* Requirement
Copy all the lines of the data that include the word "internal".

---------------

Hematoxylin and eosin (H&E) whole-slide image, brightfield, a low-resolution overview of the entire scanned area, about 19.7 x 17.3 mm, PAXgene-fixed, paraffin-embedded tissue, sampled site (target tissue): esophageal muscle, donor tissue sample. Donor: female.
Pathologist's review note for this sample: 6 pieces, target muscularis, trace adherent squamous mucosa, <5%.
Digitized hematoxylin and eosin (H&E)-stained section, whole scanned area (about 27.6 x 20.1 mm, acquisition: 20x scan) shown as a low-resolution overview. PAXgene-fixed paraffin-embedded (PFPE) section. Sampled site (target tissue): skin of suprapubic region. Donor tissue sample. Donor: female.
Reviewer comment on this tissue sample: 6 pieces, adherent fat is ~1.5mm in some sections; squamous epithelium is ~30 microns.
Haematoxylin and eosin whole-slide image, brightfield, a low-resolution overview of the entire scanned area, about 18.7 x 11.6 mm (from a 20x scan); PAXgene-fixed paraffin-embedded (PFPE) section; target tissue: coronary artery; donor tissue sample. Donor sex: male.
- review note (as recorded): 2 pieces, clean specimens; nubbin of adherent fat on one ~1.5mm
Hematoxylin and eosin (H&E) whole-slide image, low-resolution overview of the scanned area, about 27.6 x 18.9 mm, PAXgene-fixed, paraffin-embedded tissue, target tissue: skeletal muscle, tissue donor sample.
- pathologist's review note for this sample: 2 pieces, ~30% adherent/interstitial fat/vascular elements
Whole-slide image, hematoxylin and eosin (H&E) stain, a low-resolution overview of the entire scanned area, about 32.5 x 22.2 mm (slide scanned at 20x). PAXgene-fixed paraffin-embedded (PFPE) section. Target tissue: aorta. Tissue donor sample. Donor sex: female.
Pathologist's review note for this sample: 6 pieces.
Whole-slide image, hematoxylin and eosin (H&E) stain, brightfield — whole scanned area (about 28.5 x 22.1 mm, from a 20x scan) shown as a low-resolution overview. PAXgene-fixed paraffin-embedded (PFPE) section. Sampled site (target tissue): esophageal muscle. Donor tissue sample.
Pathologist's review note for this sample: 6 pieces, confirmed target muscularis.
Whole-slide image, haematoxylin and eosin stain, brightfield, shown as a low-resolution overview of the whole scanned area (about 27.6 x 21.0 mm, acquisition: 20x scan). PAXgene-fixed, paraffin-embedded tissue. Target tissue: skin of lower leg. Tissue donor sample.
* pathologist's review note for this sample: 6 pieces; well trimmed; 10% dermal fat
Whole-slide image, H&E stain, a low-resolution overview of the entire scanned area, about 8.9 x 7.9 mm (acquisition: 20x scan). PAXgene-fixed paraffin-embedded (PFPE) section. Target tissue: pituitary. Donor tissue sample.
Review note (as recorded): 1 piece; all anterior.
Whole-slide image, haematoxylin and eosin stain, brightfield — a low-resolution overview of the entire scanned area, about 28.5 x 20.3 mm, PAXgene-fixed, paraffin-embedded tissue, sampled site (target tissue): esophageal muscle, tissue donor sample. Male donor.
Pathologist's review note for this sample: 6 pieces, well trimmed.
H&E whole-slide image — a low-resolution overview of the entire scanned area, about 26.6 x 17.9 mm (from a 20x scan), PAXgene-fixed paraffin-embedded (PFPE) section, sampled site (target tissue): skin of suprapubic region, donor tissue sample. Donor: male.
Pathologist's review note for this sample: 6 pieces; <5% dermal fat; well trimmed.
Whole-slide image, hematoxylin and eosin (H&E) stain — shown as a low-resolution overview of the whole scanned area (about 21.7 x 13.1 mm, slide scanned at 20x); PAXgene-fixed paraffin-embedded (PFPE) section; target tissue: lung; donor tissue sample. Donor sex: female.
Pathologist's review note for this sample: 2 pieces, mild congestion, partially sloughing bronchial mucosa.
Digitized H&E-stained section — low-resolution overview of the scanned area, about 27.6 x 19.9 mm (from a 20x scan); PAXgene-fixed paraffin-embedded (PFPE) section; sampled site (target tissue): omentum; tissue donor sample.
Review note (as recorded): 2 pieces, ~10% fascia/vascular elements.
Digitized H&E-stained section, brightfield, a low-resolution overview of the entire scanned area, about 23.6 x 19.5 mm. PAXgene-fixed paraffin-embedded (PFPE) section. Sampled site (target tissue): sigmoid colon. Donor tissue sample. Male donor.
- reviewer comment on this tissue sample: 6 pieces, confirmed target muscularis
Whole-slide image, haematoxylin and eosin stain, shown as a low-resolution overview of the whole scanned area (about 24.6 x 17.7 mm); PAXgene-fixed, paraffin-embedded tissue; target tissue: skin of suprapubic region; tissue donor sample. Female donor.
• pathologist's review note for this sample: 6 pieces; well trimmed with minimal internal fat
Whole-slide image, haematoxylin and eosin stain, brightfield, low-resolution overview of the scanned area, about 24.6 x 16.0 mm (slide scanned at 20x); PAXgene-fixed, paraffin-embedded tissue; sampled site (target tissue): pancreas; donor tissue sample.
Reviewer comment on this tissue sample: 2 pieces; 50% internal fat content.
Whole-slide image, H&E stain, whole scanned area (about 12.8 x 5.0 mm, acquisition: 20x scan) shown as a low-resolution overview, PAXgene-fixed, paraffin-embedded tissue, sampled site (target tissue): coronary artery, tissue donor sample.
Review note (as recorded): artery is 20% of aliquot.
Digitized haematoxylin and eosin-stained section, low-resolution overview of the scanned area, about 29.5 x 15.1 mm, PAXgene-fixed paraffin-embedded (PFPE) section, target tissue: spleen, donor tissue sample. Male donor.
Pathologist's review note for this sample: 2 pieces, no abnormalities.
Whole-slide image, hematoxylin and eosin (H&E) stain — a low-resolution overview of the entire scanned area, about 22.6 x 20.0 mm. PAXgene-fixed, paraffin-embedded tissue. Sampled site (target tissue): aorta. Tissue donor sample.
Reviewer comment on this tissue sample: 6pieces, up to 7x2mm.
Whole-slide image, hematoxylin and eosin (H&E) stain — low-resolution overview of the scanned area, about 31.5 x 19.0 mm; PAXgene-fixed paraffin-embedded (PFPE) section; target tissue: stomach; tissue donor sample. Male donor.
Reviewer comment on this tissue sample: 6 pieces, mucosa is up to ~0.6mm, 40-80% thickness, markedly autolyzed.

---------------

* Result
• pathologist's review note for this sample: 6 pieces; well trimmed with minimal internal fat
Reviewer comment on this tissue sample: 2 pieces; 50% internal fat content.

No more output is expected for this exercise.